As the ceremony ended I hung around by the stage taking in everything that had happened, not only in that moment but in the weeks preceding it. And it was then that I noticed Bikram himself standing just a few feet away, seemingly lost in the moment very much like I was. I'd spoken to him a few times during the nine weeks and on occasion flashed him a thumbs up if he walked past me; I don't know why, but it always raised a smile from him and a thumbs up in return, so given the opportunity I'd always do it; as an aside without doubt my most surprising memory of contact with him came in one of our final classes when he ran between us to get to the podium and loudly slapped me on the arse en route.

Anyway, here I was standing not so far away from the man who in such a relatively short period of time had had such a profound effect on my life, and then for some reason he turned to look at me and I decided one last time to give him a thumbs up (I'd come to the conclusion by this point that if he didn't know my actual name he probably referred to me as 'Mr. Thumbs Up).
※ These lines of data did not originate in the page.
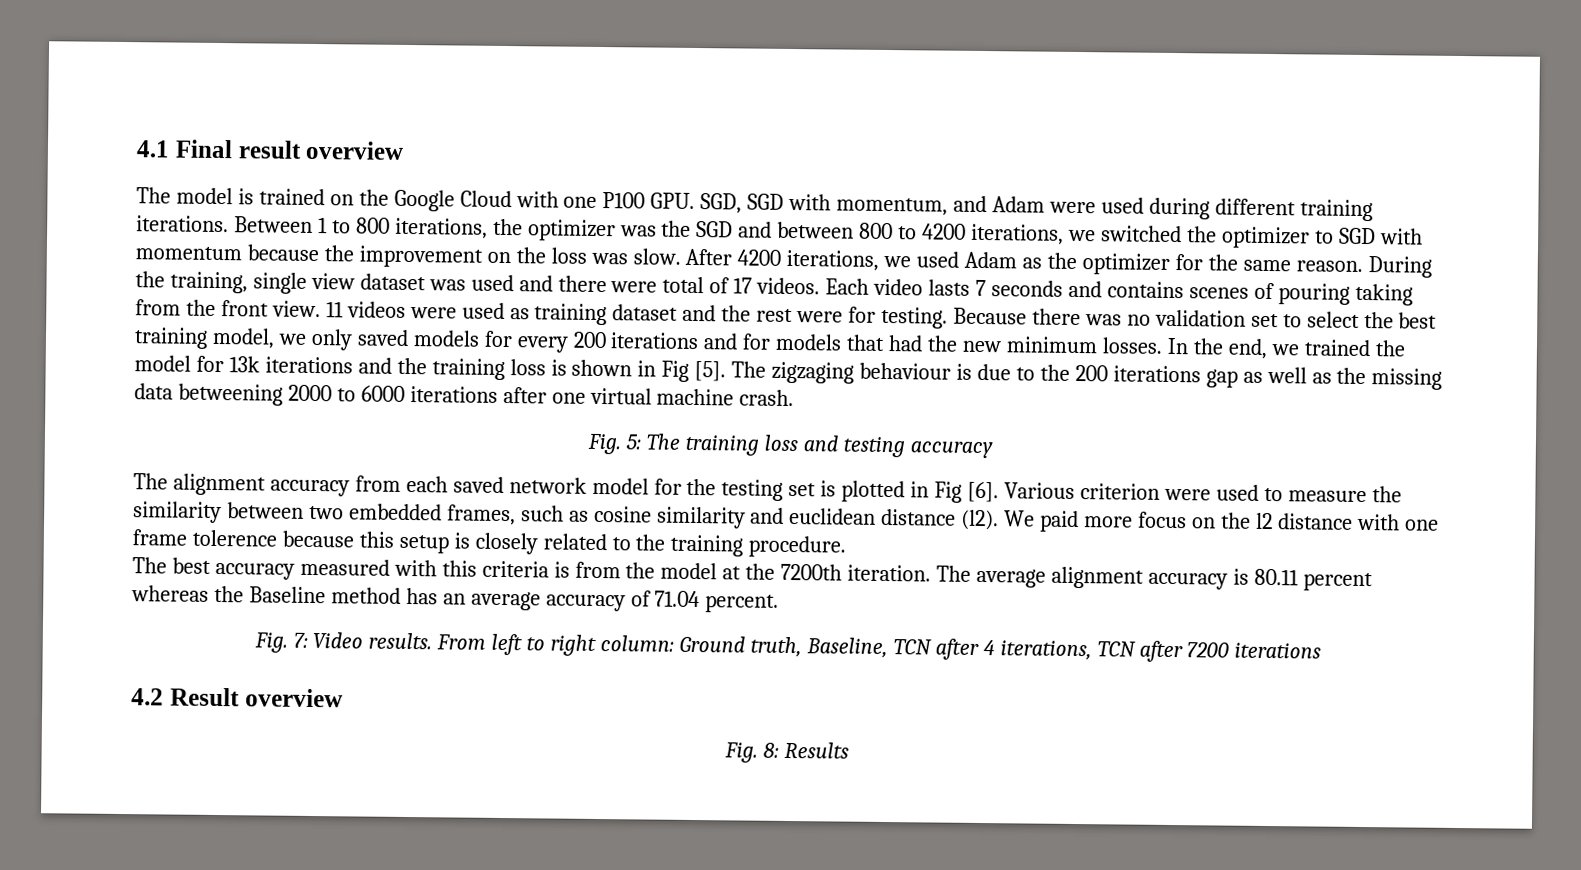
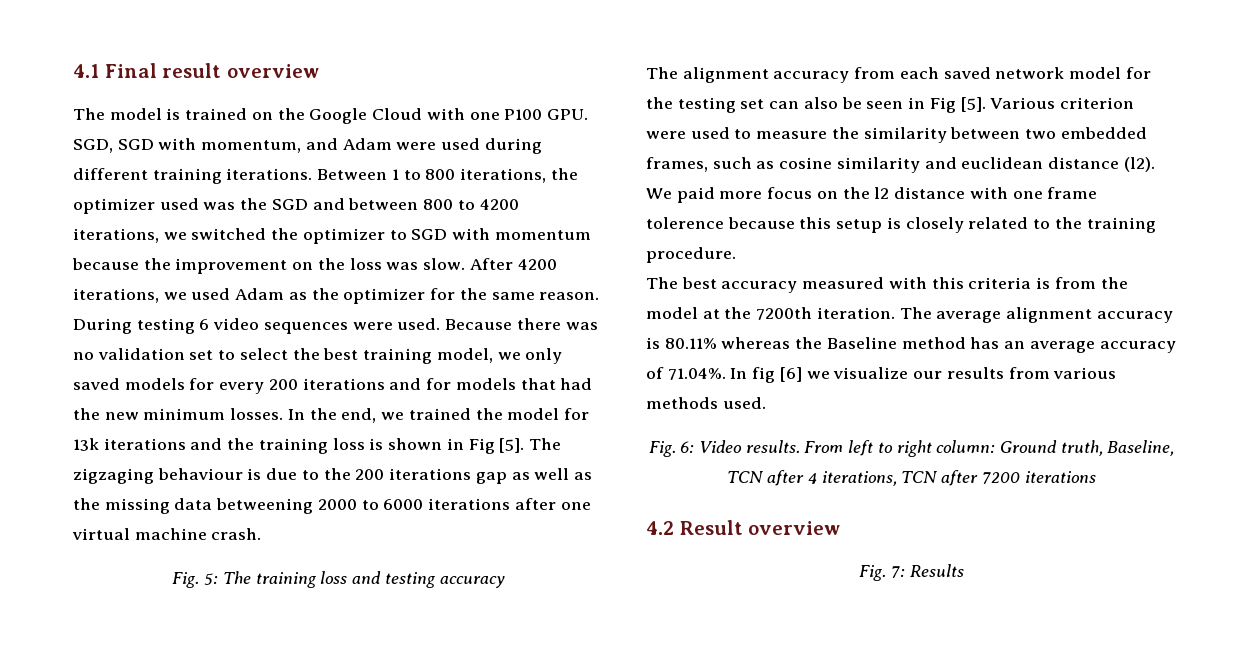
(616, 230) none -> [159,198,199,210] used
[135,271,1413,306] [135,299,949,329] the training, single view dataset was used and there were total of 17 videos. Each video lasts 7 seconds and contains scenes of pouring taking from the front view. 11 videos were used as training dataset and the rest were for testing. -> [136,318,441,334] testing 6 video sequences were used.
[820,480,1000,503] is plotted in Fig [6]. -> [769,97,986,113] can also be seen in Fig [5].
[1253,568,1373,592] 80.11 percent -> [664,338,717,349] 80.11%
[654,590,780,613] [253,632,308,653] 71.04 percent. // Fig. 7: -> [667,367,1117,383] [646,397,766,409] [648,441,695,457] 71.04%. In fig [6] we visualize our results from various methods used. // Fig. 6:
[763,742,779,758] 8: -> [891,566,905,578] 7:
He smiled, a really big Bikram grin, and then did the last thing I expected him to do: he walked straight over to me, clapped me on the shoulder then shook my hand. We exchanged a few words, ending with me thanking him. I hope he realised that I didn't just mean for the certificate he'd given me minutes earlier, or even for the nine weeks of training. What I really meant was to thank him for helping me fulfil the potential that has always existed within me but which had, perhaps, gone unused for too long. He nodded, smiled again, and then was gone. It was the last time I was to speak to him.

Disco tits at the graduation party. Might've had a wee drink or, um … yeah.
Throughout training Bikram had always spoken about the 'power of self-realisation,' and for so long it made such little sense to me. But there, with my certificate in my hand and Bikram disappearing into the crowd, I finally got it. Because of him I had conquered my fear of flying just to get to LA to do the training, then put myself through nine weeks of killing myself in "Bikram's torture chamber" only to come out the other side a better and stronger person.

"You people," Bikram had said to us at the very beginning, "are the most intelligent people in the world. Ask me why!"

We had mumbled a collective "why?" in return, at which point he had smiled, opened his eyes wide and pointed a finger at us.

"Because you made the decision to come here to learn from me, THAT'S why."

He wasn't wrong. Going to LA, committing myself to this path, was the best decision I have ever made - the best thing I have ever done with my life.